Major auto manufacturers have begun looking into how to tackle the challenges of cybersecurity. In most cases, this requires carmakers to go outside their usual areas of expertise. Tesla has hired a new security chief who previously managed the security of Google’s Chrome web browser. The company also offers a $10,000 bounty to anyone who brings bugs and other security vulnerabilities to their attention. Not all automakers match Tesla’s forward-thinking when it comes to cybersecurity. Fiat Chrysler issued a recall of 1.4 million vehicles installed with Uconnect in response to the Wired story discussed in this writing. To fix the problem, they mailed USB drives with a software update to affected customers, which isn’t exactly the most secure patching technique (think if one of the USB drives fell into the wrong hands).
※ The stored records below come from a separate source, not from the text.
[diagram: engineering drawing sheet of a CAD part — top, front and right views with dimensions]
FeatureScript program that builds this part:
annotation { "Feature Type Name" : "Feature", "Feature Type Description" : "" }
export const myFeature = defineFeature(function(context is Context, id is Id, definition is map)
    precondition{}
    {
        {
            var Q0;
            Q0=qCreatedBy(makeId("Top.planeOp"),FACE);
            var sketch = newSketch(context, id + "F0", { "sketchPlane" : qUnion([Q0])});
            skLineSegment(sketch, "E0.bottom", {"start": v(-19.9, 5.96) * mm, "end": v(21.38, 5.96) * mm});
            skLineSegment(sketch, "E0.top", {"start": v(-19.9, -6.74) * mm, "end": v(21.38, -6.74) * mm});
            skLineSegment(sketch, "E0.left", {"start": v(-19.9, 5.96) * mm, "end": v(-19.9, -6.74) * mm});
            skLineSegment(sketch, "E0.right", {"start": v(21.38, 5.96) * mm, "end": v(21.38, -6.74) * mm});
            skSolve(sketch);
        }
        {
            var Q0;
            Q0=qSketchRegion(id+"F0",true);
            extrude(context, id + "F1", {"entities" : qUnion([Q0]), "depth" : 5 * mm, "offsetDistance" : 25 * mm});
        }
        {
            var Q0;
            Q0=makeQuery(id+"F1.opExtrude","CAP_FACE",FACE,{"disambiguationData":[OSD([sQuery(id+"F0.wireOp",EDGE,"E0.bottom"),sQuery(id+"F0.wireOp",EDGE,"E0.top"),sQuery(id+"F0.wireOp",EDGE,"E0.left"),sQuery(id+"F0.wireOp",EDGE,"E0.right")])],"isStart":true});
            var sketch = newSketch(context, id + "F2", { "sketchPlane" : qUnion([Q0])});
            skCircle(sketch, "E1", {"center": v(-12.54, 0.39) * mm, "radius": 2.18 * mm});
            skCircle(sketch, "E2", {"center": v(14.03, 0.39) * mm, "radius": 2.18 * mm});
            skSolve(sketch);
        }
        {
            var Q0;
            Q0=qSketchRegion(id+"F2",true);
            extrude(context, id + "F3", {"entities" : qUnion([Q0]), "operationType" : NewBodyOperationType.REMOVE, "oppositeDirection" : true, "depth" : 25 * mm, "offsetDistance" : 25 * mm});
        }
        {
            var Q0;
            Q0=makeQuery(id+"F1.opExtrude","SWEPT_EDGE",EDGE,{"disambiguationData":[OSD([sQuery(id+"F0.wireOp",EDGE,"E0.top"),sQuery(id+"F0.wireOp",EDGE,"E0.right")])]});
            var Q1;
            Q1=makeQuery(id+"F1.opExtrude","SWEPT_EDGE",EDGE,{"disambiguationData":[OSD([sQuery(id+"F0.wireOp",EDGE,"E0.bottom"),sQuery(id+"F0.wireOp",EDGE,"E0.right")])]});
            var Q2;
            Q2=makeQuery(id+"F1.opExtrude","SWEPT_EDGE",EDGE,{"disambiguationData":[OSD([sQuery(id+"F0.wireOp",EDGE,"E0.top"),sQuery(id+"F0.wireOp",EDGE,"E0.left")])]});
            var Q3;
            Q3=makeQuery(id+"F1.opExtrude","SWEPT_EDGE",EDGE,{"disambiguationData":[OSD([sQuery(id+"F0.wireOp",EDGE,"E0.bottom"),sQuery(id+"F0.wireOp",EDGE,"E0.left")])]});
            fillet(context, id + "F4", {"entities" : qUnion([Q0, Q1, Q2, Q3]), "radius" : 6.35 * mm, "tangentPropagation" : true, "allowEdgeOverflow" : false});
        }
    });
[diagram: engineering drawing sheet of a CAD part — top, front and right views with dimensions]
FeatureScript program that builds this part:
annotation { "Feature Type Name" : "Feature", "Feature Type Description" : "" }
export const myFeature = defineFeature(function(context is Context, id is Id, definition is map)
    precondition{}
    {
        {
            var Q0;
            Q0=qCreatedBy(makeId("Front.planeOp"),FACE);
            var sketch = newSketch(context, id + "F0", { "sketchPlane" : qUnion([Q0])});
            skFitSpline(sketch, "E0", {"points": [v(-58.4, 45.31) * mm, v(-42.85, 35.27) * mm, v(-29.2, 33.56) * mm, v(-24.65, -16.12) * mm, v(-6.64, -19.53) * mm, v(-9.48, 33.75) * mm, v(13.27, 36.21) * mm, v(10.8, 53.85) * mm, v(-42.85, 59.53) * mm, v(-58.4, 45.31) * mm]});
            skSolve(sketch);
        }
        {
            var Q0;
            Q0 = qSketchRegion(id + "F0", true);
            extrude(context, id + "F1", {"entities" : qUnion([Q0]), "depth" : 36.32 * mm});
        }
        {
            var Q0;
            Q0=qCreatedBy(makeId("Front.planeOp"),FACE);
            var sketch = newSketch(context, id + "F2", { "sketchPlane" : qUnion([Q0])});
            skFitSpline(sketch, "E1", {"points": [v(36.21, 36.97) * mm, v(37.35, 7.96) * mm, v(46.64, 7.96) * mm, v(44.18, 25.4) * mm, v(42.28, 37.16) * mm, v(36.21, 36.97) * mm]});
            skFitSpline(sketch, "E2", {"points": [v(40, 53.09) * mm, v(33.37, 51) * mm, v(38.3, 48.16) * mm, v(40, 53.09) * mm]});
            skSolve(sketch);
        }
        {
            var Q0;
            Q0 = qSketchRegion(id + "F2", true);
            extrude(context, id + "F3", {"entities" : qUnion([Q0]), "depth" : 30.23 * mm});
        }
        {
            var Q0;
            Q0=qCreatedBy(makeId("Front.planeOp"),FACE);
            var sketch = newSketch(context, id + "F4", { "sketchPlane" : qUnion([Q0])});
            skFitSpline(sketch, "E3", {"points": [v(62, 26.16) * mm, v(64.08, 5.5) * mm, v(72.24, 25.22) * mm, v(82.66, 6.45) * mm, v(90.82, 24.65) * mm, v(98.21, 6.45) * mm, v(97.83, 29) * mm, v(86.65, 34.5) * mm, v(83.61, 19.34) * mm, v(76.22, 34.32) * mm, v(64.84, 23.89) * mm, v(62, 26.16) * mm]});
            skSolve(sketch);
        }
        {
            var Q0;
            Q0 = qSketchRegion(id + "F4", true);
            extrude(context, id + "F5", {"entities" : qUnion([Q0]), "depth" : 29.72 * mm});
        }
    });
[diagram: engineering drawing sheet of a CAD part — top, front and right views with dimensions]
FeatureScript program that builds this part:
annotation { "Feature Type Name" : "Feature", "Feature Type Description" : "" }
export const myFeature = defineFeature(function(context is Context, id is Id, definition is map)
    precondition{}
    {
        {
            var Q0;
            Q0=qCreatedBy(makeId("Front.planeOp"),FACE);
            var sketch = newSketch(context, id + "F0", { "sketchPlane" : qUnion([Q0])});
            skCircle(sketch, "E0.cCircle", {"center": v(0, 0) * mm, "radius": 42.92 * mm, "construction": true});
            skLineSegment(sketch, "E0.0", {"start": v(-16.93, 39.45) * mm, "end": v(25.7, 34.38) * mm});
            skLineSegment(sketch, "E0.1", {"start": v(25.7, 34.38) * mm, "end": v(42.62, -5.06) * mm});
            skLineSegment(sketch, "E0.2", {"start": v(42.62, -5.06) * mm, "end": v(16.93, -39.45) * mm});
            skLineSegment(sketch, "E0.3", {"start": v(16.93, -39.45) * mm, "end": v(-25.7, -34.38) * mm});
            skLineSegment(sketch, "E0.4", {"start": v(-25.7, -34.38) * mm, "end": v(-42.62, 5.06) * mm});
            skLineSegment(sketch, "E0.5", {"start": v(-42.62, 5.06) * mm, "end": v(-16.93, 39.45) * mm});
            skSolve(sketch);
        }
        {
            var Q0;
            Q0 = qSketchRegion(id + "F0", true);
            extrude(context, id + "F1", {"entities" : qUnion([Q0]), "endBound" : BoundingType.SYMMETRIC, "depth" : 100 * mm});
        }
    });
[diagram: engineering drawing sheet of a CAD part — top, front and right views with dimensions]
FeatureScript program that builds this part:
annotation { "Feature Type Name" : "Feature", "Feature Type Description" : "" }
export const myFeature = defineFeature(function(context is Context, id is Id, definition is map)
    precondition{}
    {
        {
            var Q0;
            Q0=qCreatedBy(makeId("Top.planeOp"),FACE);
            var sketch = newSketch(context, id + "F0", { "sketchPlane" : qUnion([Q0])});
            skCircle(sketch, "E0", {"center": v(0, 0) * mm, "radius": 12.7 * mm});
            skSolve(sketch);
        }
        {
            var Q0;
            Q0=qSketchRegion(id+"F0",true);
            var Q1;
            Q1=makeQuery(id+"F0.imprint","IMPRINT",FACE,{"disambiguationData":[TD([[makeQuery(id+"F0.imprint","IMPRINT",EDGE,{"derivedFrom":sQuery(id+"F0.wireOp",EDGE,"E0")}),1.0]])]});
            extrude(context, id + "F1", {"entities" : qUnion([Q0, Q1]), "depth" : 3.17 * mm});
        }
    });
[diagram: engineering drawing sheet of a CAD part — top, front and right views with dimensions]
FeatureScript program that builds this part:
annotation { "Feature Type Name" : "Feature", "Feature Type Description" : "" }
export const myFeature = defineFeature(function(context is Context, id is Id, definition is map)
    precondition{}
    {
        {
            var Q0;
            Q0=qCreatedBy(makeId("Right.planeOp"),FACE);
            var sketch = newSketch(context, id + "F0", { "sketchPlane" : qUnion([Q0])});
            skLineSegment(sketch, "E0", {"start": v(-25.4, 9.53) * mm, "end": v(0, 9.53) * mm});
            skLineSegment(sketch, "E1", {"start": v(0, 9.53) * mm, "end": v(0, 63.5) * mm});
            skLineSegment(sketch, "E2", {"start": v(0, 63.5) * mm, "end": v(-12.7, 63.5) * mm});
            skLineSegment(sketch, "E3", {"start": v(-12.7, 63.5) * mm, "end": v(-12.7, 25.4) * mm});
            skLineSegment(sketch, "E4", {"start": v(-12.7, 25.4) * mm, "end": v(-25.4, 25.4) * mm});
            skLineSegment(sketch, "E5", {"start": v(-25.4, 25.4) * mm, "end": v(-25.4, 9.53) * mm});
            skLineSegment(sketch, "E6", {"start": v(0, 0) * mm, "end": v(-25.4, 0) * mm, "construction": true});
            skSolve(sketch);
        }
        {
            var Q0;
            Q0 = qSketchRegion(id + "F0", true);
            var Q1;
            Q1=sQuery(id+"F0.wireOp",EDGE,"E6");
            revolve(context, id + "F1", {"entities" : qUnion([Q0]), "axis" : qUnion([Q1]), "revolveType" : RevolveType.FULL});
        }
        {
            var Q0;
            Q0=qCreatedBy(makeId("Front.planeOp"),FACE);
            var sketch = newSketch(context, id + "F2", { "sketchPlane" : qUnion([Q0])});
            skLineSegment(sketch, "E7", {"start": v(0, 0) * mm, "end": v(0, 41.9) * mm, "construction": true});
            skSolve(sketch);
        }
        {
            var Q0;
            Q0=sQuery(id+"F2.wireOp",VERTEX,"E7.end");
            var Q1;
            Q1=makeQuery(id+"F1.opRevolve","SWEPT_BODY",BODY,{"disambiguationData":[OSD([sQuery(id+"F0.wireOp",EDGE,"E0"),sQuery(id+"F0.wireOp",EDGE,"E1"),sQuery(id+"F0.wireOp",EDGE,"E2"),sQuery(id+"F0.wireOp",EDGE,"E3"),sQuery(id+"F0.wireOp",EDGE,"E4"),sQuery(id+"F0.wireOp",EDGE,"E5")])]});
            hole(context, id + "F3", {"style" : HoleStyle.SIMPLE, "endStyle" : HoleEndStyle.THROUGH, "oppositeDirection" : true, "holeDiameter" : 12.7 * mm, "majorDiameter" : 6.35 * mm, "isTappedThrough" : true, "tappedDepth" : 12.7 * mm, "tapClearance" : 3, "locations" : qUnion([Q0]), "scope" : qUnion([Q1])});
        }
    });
In February, 16 automakers were asked by by U.S. Senators Ed Markey and Richard Blumenthal how they would respond to a cyber-attack in real time: only two companies could adequately answer the question. Markey and Blumenthal have been working on a bill in the Senate that would make uniform standards for privacy and hacking protections for cars sold in the United States. Likewise this October, a bill was proposed in the House of Representatives that would issue civil penalties up to $100,000 for illegally hacking cars and would also require automakers to “develop and implement” privacy policies regarding their collection, use, and sharing of data from vehicle electronics.
Such measures are positive steps that demonstrate manufacturers and authorities are not stumbling into a total blind alley when it comes to the security of our new internet-surfing cars. Still, these companies and the law have some distance to cover in addressing cybersecurity issues. Meanwhile, it is probably only a matter of time before hackers – who aren’t working in the public interest – turn their sights to our automobiles.